Objetivo a » Copie, sem alterar nenhuma palavra, a parte do trecho sobre a origem da alma que vai de "Nas formas mais" até "o pecado original.", com as duas pontas incluídas.

Trecho para leitura »
Dessa forma cada alma teria uma vida espiritual anterior a essa encarnação, devendo ser responsável nessa vida pelos seus pecados herdados.
Porém pela prática da vida cristã e da contemplação, os seres humanos poderão desprende-se de sua situação atual e reencontrar a condição superior original. No fim dos tempos, os corpos ressuscitados vão recuperar sua condição sutil, tornando-se corpos espirituais novamente (Cf. 1 Cor 15, 42-49)..42 Assim também a ressurreição dentre os mortos. Semeia-se o corpo em corrupção; ressuscitará em incorrupção. v.44 Semeia-se corpo natural, ressuscitará corpo espiritual. Se há corpo natural, há também corpo espiritual.

Nas formas mais modernas desse pensamento, podemos encontrar Kant. Para ele a depravação da vontade, ou sua deficiência moral, só pode ser real a partir de um ato pessoal de autodeterminação em um estado anterior ao da vida material. Assim, todos os homens que vivem materialmente, tem suas definições finais determinadas por esse ato pré-temporal.
Já o criacionismo e o traducionismo derivam da doutrina da criação. O primeiro afirma que Deus cria uma alma para cada corpo gerado, enquanto que o segundo ensina que as almas são geradas das almas, da mesma forma e ao mesmo tempo que os corpos o são dos corpos. A partir de Tertuliano, de cuja obra De anima (c. 210; Sobre a alma) surgiu o traducionismo e, por analogia, o criacionismo, muitas foram às polêmicas em torno das duas doutrinas e sua relação com o pecado original.

B) O Criacionismo. A teoria criacionista afirma a clara existência de uma dupla natureza humana: a corporal e a espiritual. Deus cria diariamente almas para acoplar em corpos que estão sendo gerados. De acordo com esta escola, o espírito é criado por Deus e agregado ao corpo do minúsculo ser, no momento do ato gerativo, ou ao longo do desenvolvimento fetal ou, ainda, no dia do nascimento. O criacionismo se opõe a teoria preexistencialista, a qual preconiza que os espíritos foram criados antes da geração humana, e ficaram à espera de corpos que lhes fossem preparados para sua agregação e a teoria traducionista que parece não leva em consideração a diferença entre a criação da alma e do corpo (Cf. Ecl.12,7; Isa 42,5 e Hb 12,9).

Objetivo b » Repita sem mudanças os registros abaixo, do início até a linha que contém "<instances>", incluindo essa linha. Deixe as imagens fora da resposta.

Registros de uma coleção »
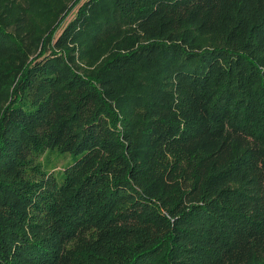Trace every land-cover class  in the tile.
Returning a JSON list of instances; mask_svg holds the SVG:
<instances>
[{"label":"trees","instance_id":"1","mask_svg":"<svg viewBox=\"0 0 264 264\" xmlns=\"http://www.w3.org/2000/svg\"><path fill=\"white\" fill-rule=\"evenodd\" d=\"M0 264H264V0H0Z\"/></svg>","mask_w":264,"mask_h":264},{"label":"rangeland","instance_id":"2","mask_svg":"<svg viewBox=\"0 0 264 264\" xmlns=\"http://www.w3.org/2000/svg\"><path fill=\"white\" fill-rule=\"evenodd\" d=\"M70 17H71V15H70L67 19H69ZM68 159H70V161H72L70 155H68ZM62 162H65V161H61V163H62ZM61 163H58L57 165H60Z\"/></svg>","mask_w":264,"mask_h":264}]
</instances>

Resposta esperada a »
Nas formas mais modernas desse pensamento, podemos encontrar Kant. Para ele a depravação da vontade, ou sua deficiência moral, só pode ser real a partir de um ato pessoal de autodeterminação em um estado anterior ao da vida material. Assim, todos os homens que vivem materialmente, tem suas definições finais determinadas por esse ato pré-temporal.
Já o criacionismo e o traducionismo derivam da doutrina da criação. O primeiro afirma que Deus cria uma alma para cada corpo gerado, enquanto que o segundo ensina que as almas são geradas das almas, da mesma forma e ao mesmo tempo que os corpos o são dos corpos. A partir de Tertuliano, de cuja obra De anima (c. 210; Sobre a alma) surgiu o traducionismo e, por analogia, o criacionismo, muitas foram às polêmicas em torno das duas doutrinas e sua relação com o pecado original.

Resposta esperada b »
Trace every land-cover class  in the tile.
Returning a JSON list of instances; mask_svg holds the SVG:
<instances>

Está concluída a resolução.